→ **LIST OF TASKS**:
- a) In the passage about the CMS quality report, how many U.S. physicians and medical students do the medical societies behind the joint letter represent?
- b) Copy the passage about the CMS quality report word for word, from "The letter lays" to "year as well.)".

→ **DOCUMENT EXTRACT**:

--- --- ---

But a closer look by the Texas Medical Association raises serious doubts about CMS’ numbers, transparency, and cheerleading – so much so that TMA and seven other state medical associations are asking the agency to take back the report. 

After carefully analyzing CMS’ 2017 Quality Payment Program Reporting Experience report, TMA spearheaded a joint letter from medical societies representing nearly 170,000 U.S. physicians and medical students. The letter urges CMS to rescind the report and “establish a transparent approach to your analysis and reporting, and issue a revised, unbiased, and complete report that truly captures the full breadth” of the QPP’s first year. 

The letter lays out a detailed case for what’s missing – and why the report poses a danger if it’s accepted as a definitive portrayal of the QPP’s first year. CMS assesses Medicare payment adjustments two years later, so it analyzed 2017 results this year. (And those results affected physicians’ Medicare payments this year as well.)

--- --- ---

→ **DATA FOR ANALYSIS**:
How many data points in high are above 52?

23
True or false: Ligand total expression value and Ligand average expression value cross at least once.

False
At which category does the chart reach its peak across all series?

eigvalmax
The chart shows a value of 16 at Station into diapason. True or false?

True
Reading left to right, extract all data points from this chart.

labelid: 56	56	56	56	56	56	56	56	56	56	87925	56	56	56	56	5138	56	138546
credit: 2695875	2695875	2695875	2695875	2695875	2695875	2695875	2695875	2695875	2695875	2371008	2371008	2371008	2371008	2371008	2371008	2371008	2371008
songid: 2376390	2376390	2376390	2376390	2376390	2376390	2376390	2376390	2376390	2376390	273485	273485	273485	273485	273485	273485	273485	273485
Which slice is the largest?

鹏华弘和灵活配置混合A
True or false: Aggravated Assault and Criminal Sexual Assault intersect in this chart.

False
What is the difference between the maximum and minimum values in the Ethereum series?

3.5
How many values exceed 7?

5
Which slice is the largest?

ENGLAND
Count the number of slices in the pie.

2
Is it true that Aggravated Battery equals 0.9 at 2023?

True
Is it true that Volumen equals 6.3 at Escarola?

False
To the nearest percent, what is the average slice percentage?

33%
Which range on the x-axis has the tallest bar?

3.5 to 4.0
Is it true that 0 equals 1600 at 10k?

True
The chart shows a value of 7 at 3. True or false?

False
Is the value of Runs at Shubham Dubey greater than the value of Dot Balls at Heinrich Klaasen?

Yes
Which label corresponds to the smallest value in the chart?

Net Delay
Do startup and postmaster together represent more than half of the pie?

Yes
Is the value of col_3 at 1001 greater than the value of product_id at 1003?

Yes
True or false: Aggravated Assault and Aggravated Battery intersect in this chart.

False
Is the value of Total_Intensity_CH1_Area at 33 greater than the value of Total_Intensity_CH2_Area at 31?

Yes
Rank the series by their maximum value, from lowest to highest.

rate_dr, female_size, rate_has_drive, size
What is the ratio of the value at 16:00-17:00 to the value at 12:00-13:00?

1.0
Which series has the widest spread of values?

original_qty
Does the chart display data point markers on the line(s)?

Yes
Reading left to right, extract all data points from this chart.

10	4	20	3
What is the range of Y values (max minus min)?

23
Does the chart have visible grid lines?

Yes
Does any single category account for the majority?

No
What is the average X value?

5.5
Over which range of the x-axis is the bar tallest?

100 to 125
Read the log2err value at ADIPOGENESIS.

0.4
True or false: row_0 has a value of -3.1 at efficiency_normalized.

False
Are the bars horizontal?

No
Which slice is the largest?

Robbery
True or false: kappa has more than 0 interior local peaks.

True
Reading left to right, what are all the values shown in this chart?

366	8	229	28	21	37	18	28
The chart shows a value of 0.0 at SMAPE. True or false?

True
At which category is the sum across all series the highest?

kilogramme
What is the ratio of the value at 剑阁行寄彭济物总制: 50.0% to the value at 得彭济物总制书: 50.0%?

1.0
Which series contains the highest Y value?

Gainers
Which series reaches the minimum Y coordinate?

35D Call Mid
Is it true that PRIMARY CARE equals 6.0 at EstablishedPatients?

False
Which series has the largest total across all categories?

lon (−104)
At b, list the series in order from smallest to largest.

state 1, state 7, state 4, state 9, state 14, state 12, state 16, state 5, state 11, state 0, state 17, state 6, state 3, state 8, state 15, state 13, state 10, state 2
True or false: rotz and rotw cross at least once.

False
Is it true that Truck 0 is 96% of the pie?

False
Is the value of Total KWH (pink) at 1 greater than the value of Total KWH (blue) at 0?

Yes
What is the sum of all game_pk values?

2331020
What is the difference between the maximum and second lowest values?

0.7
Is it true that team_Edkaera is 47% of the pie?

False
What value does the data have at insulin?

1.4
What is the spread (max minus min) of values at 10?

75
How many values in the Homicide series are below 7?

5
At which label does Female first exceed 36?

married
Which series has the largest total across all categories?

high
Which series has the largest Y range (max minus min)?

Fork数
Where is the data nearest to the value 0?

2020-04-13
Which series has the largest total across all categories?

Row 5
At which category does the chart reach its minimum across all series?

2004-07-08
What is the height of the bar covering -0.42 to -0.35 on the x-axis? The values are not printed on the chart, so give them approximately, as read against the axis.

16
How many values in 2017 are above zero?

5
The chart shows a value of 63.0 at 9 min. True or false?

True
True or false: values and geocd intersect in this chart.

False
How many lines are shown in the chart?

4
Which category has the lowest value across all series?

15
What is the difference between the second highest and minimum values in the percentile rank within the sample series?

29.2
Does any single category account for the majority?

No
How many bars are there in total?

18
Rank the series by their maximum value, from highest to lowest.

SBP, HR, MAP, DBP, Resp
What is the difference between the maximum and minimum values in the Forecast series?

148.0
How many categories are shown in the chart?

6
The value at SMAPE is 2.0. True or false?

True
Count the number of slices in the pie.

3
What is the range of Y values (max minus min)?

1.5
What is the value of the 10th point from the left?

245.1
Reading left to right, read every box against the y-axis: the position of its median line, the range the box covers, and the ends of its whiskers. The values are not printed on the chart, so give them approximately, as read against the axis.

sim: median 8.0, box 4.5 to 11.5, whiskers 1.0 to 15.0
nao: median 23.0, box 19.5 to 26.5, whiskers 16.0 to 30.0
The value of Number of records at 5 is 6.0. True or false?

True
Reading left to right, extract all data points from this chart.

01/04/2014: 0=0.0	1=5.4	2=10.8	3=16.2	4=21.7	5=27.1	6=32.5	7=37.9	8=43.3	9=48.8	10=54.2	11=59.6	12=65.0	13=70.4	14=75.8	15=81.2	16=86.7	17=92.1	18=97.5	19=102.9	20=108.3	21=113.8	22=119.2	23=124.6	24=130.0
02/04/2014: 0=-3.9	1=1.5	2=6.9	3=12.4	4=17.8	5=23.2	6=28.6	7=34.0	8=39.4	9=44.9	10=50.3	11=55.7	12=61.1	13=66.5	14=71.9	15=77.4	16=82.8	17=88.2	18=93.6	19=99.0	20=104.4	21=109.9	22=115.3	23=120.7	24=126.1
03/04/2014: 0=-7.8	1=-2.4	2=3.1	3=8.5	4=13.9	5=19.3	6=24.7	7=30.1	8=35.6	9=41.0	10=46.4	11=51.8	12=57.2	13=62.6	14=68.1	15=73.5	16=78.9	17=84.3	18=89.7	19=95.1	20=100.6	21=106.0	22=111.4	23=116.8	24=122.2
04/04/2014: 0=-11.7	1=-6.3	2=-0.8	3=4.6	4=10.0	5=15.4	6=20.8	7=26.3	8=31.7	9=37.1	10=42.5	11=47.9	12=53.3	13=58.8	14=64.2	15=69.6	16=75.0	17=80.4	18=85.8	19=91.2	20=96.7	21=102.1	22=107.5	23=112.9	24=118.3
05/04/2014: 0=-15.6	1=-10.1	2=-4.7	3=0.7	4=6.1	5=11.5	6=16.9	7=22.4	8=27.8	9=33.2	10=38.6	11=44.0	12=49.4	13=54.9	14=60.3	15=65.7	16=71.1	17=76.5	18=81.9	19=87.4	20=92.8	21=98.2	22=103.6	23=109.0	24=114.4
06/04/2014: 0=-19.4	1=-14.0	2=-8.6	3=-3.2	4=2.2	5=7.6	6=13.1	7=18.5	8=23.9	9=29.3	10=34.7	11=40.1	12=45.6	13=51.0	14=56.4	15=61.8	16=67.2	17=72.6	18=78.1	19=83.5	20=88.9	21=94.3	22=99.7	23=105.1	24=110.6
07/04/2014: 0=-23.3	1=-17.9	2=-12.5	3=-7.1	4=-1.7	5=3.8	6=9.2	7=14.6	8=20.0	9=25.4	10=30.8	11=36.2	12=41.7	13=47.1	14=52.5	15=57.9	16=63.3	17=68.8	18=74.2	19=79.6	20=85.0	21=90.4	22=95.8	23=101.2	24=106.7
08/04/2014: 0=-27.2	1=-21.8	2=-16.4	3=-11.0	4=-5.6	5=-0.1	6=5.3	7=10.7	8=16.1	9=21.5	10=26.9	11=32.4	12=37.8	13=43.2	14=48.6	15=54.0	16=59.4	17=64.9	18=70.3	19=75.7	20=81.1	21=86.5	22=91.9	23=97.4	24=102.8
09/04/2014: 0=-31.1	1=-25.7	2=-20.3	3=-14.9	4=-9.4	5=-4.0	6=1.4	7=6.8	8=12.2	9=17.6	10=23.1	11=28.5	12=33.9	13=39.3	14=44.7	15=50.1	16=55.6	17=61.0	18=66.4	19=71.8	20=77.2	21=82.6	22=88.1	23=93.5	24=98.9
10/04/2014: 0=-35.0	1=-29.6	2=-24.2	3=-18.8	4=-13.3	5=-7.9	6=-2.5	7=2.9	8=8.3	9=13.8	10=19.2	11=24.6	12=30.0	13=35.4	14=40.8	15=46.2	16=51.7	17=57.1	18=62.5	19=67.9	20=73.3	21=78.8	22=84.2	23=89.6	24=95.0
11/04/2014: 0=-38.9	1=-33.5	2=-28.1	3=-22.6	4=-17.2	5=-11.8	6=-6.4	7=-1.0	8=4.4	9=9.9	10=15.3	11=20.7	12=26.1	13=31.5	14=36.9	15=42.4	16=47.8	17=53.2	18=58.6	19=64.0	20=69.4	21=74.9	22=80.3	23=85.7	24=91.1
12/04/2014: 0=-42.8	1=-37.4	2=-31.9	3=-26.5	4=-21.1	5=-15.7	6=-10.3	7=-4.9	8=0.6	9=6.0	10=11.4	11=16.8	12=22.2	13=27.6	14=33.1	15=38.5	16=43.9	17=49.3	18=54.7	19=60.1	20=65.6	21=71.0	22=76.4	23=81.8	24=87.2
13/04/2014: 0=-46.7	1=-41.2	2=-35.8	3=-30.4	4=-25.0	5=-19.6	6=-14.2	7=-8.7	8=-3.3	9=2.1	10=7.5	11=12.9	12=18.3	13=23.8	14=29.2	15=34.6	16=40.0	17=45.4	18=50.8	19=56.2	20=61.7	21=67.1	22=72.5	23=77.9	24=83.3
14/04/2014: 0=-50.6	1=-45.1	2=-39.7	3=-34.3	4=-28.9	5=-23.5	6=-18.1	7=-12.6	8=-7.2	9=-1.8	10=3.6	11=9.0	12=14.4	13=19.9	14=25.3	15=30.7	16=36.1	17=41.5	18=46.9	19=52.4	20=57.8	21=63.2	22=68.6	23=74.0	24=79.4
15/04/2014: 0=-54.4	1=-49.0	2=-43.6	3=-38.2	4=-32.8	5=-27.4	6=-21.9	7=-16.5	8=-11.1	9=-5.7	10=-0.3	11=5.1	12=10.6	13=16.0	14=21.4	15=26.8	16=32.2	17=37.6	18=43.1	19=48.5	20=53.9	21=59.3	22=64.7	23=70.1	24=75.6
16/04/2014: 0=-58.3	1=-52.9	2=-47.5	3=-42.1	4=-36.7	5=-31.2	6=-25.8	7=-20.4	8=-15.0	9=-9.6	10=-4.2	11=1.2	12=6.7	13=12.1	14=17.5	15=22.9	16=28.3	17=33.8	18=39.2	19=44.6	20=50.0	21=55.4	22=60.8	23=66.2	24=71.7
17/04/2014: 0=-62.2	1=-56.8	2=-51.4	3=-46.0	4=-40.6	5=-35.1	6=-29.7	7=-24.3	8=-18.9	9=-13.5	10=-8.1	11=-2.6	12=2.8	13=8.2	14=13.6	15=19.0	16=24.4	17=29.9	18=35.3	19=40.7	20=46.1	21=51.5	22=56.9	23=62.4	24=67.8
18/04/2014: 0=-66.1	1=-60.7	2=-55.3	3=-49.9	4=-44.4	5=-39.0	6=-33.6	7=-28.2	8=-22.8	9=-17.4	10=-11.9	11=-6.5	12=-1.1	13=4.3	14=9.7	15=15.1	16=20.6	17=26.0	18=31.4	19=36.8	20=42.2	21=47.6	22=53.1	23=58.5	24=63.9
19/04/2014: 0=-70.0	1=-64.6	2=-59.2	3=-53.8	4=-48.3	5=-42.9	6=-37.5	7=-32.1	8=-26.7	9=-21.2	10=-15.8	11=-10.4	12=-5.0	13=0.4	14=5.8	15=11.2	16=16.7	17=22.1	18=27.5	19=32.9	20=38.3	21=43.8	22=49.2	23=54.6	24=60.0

--- --- ---

→ **EXPECTED OUTPUTS**:
- a) Nearly 170,000.

- b)
The letter lays out a detailed case for what’s missing – and why the report poses a danger if it’s accepted as a definitive portrayal of the QPP’s first year. CMS assesses Medicare payment adjustments two years later, so it analyzed 2017 results this year. (And those results affected physicians’ Medicare payments this year as well.)